Her journey of continued healing, of being increasingly empowered by technology, her commitment to sharing others’ burdens, and her passion for efficiency, convinced her to write her Salesforce Admin exam. At first she failed, and a quote by David Liu, Salesforce Technical Architect became her maxim: “If you’re not failing, you’re not trying hard enough.” She did pass her Salesforce Admin exam – on her birthday, which was her “best gift ever”.

Janet describes her CV as seemingly random. It includes an Honours in Psychology, a qualification in coaching, a professional cook certification, and a Salesforce Administrator Certification, but she notes that there are many foundational aspects that these apparently divergent paths in her life have in common. Her studying, training, learning and experience, underpinned by her strong Christian faith, have all synergised, and now contribute to her understanding of and insight into the plight of the vulnerable, to the strengthening of her listening and communication skills, to her immense self-discipline, creative problem-solving, and of course, to her impeccable admin and organisational skills.

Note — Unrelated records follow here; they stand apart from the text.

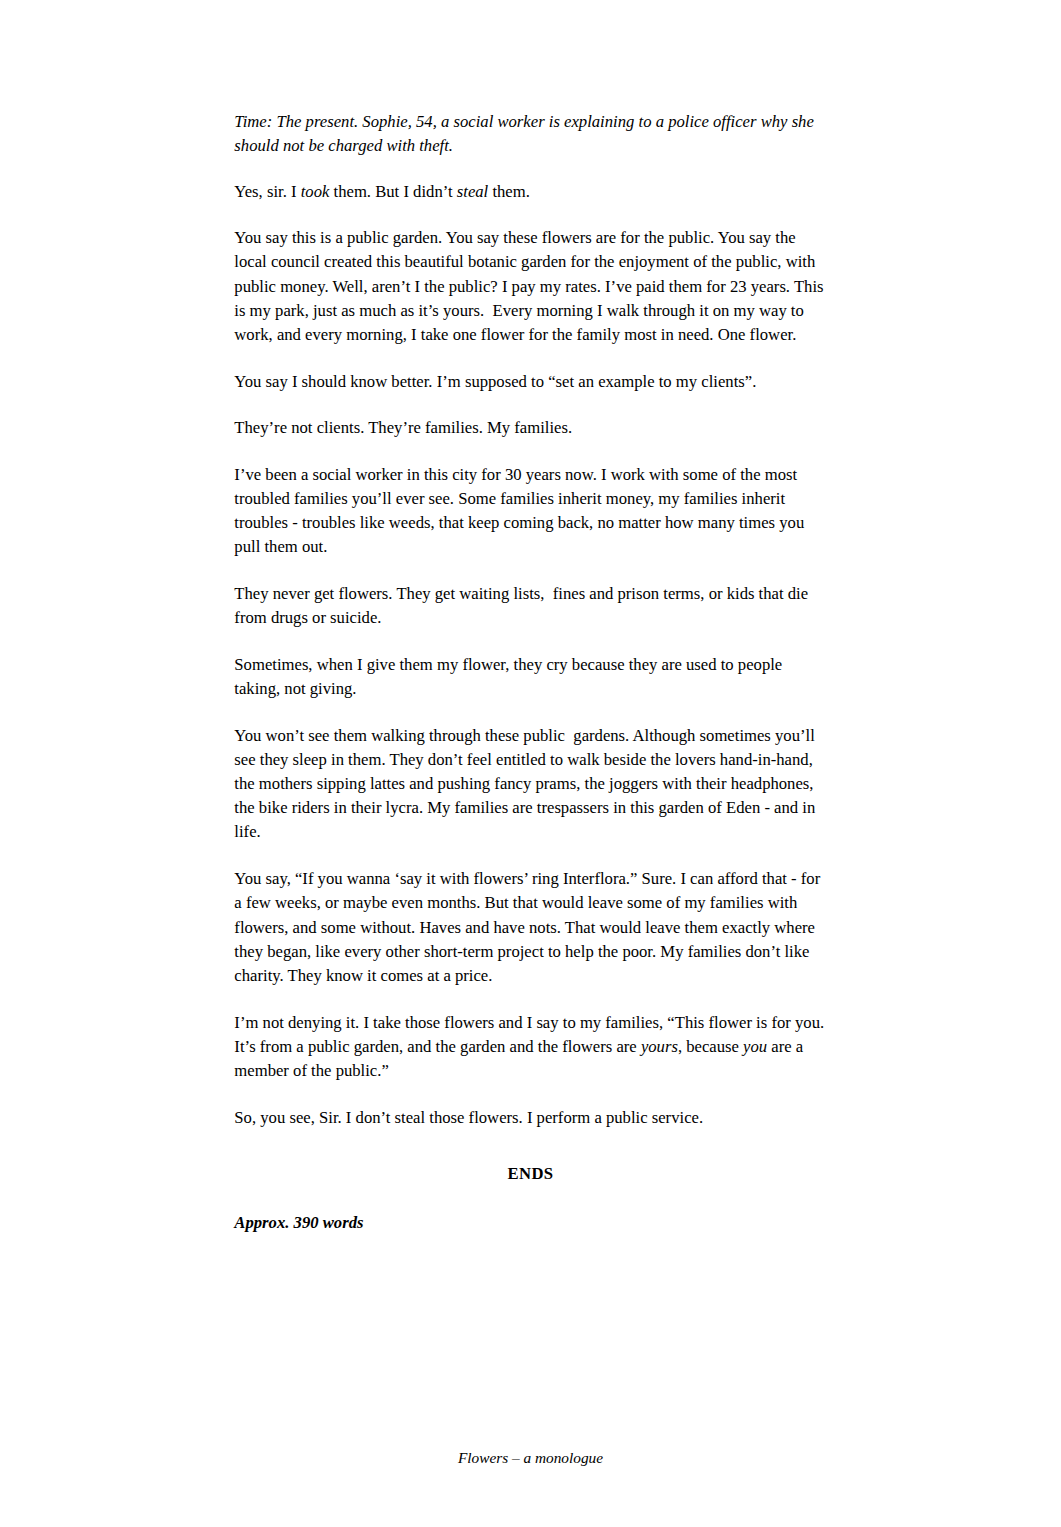Time: The present. Sophie, 54, a social worker is explaining to a police officer why she should not be charged with theft.
Yes, sir. I took them. But I didn’t steal them.
You say this is a public garden. You say these flowers are for the public. You say the local council created this beautiful botanic garden for the enjoyment of the public, with public money. Well, aren’t I the public? I pay my rates. I’ve paid them for 23 years. This is my park, just as much as it’s yours. Every morning I walk through it on my way to work, and every morning, I take one flower for the family most in need. One flower.
You say I should know better. I’m supposed to “set an example to my clients”.
They’re not clients. They’re families. My families.
I’ve been a social worker in this city for 30 years now. I work with some of the most troubled families you’ll ever see. Some families inherit money, my families inherit troubles - troubles like weeds, that keep coming back, no matter how many times you pull them out.
They never get flowers. They get waiting lists, fines and prison terms, or kids that die from drugs or suicide.
Sometimes, when I give them my flower, they cry because they are used to people taking, not giving.
You won’t see them walking through these public gardens. Although sometimes you’ll see they sleep in them. They don’t feel entitled to walk beside the lovers hand-in-hand, the mothers sipping lattes and pushing fancy prams, the joggers with their headphones, the bike riders in their lycra. My families are trespassers in this garden of Eden - and in life.
You say, “If you wanna ‘say it with flowers’ ring Interflora.” Sure. I can afford that - for a few weeks, or maybe even months. But that would leave some of my families with flowers, and some without. Haves and have nots. That would leave them exactly where they began, like every other short-term project to help the poor. My families don’t like charity. They know it comes at a price.
I’m not denying it. I take those flowers and I say to my families, “This flower is for you. It’s from a public garden, and the garden and the flowers are yours, because you are a member of the public.”
So, you see, Sir. I don’t steal those flowers. I perform a public service.
ENDS
Approx. 390 words
Flowers – a monologue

With her new Salesforce Admin qualification, Janet boldly approached CloudSmiths for a job – and is now a proud and grateful ‘Smith’, assisting clients on their Salesforce journeys.

“Yes, Salesforce provides a platform for businesses to succeed,” says Janet. “But it also provides a platform for people to succeed in their work, whether as a user or as a shaper and builder. I’m achieving goals now that I never thought possible. I love using Salesforce to change people’s relationships with data, and to change my relationship with myself, which is strengthening every day.”

Another highlight in Janet’s journey was embarking on the Salesforce’s RAD Women Intro to Coding Part 1 course in 2019. The aim of Radical Apex Developers (RAD) Women is to provide a supportive and collaborative environment for advanced women salesforce admins to build on their administration skills and learn to programme on the Force.com platform. She’s now on Part 2 of the course, and  loving being able to exercise her technical side.

Reflecting on where she is now in her inspiring Salesforce journey, Janet says, “The CloudSmiths team is all about support, whether it is helping a company to get the most out of their Salesforce org, encouraging each other on our learning journeys, collaborating on projects, helping to debone 80kg of chicken, or sponsoring a Christmas Day lunch for 500 homeless people. I started my journey with Salesforce in the face of loss in my life, and the path has made a difference to me – through CloudSmiths’ ethos of Ohana.”